Dio de pronto un respingo y con el rostro crispado, sin dejar de sonreír, se miró a las piernas. Tuve por cierto que acababan de propinarle a escuso una patada. No era lerda Izaskun Ayestarán. Había tomado a mal aquel reparo a su atractivo y, picada, discurrió castigar la insolencia del galán. Con ese fin negó que hubiera acudido sin rosa a la tertulia.

—Pues yo no la veo —replicó él, ya con una pierna, como advertí enseguida, dentro de la trampa.

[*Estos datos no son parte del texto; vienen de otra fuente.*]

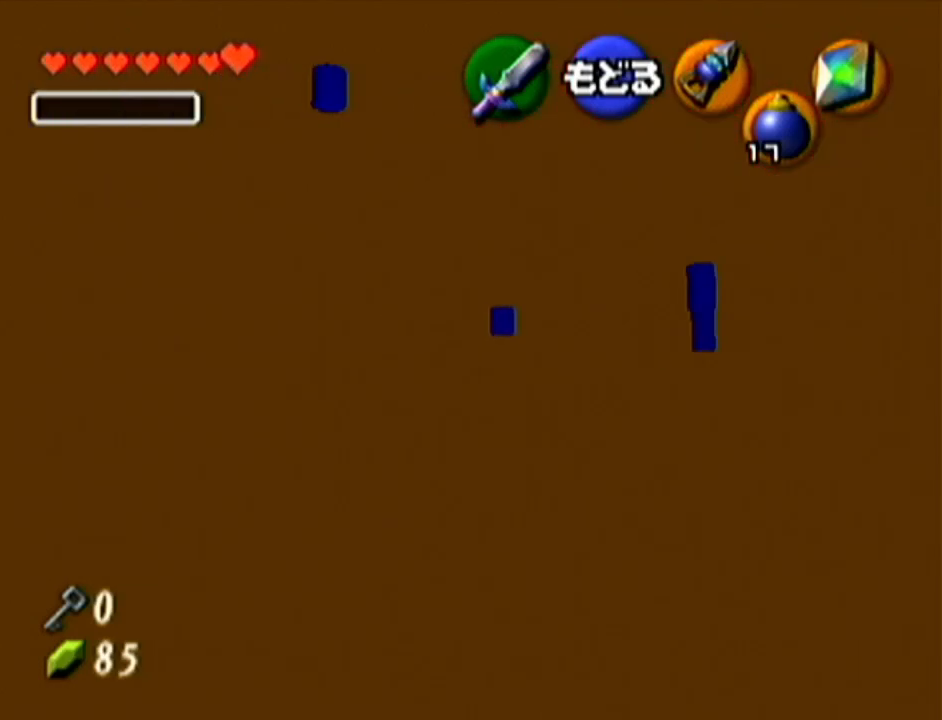
{"buttons": [], "left_stick": "left", "events": []}
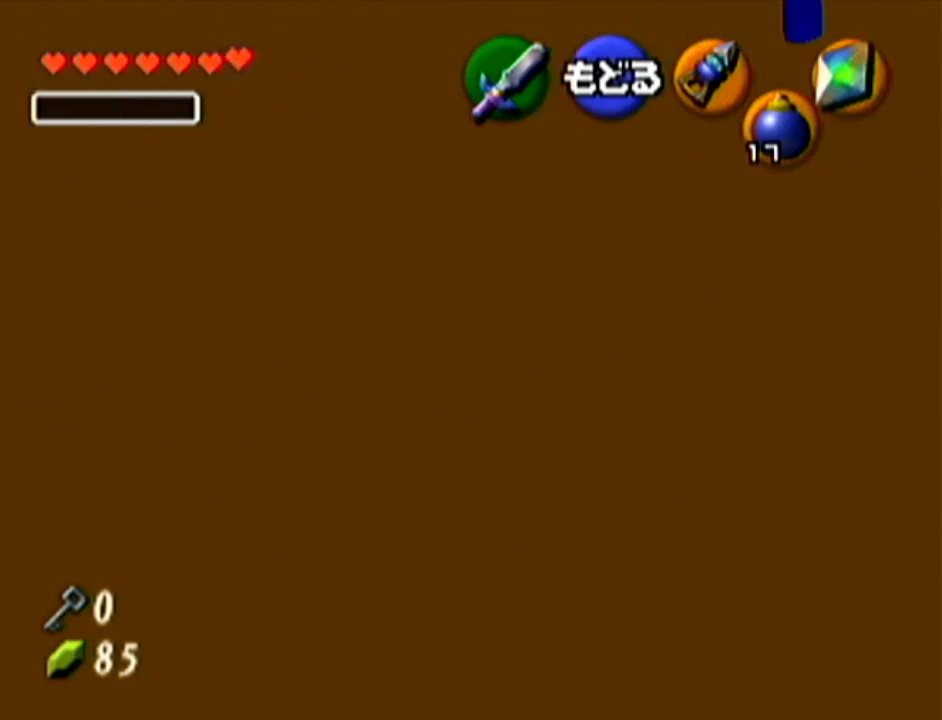
{"buttons": ["A"], "left_stick": "center", "events": [[351, "left_stick", "center"], [418, "A", "down"]]}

La chica se pasó la yema del índice por los labios pintados de violeta, afirmando que ellos eran la rosa. Luego, el rostro inmóvil, la barbilla ligeramente adelantada en señal de desafío, preguntó a Josu Ruiz si se atrevía a comprobarlo. El otro, cauteloso, arrimó la nariz puntiaguda a la flor sensual, dispuesto a olerla. No la besó, aunque quiso, según me indujo a creerlo así la forma como se le estiró y temblaba golosamente el belfo. Sonreía con certeza de su triunfo, sabiéndose observado por todos los presentes, el novio de ella inclusive, a quien el lance parecía divertir más que a ninguno. A mí, que nunca había conocido el amor de una mujer, ni, a decir verdad, de nadie, me colmaba de admiración el desparpajo con que aquellos dos se apresuraban a concertar sus voluntades. Izaskun inclinó hacia un lado la cabeza, revelando sin tapujos que apetecía el beso; pero era argucia femenina. Ya estaba el otro a pique de fundir su boca con la de ella, y yo y acaso los demás lo mismo con la mirada y con el pensamiento, cuando la chica, mediante una sacudida brusca de su cuello, rehusó el contacto. Tan equívoca esquivez avivó en Josu Ruiz el deseo de disfrutar de aquellos dos hermosos pétalos. Se quejó de no haber tenido apenas tiempo de percibir su aroma. Con infinita astucia, como a continuación pudimos ver, se hizo ella rogar unos instantes y al fin fingió allanarse al capricho del incauto, que con entera ignorancia de lo que le aguardaba, se dio de nuevo a olisquear la linda boca. Y fue que de repente, cuando más confiado estaba, en el rostro el gesto seráfico del que se abandona por completo a un goce, le tiró Izaskun Ayestarán un feroz mordisco a la nariz. No la soltaba de entre los dientes por más que el otro se lo pedía y suplicaba, diciendo que le hacía daño. Pero de nada le valían sus quejas ni le aprovechaban sus intentos de liberarse, que por fuerza habían de ser débiles si quería evitar que tirones y forcejeo agudizasen su dolor. En esto comprendió la causa de aquella punición y dijo:

—Perdona, perdona por haberte comparado con un árbol de navidad.

Izaskun Ayestarán lo soltó al instante y todos los presentes pudieron ver en la nariz de él la tremenda marca de la dentellada.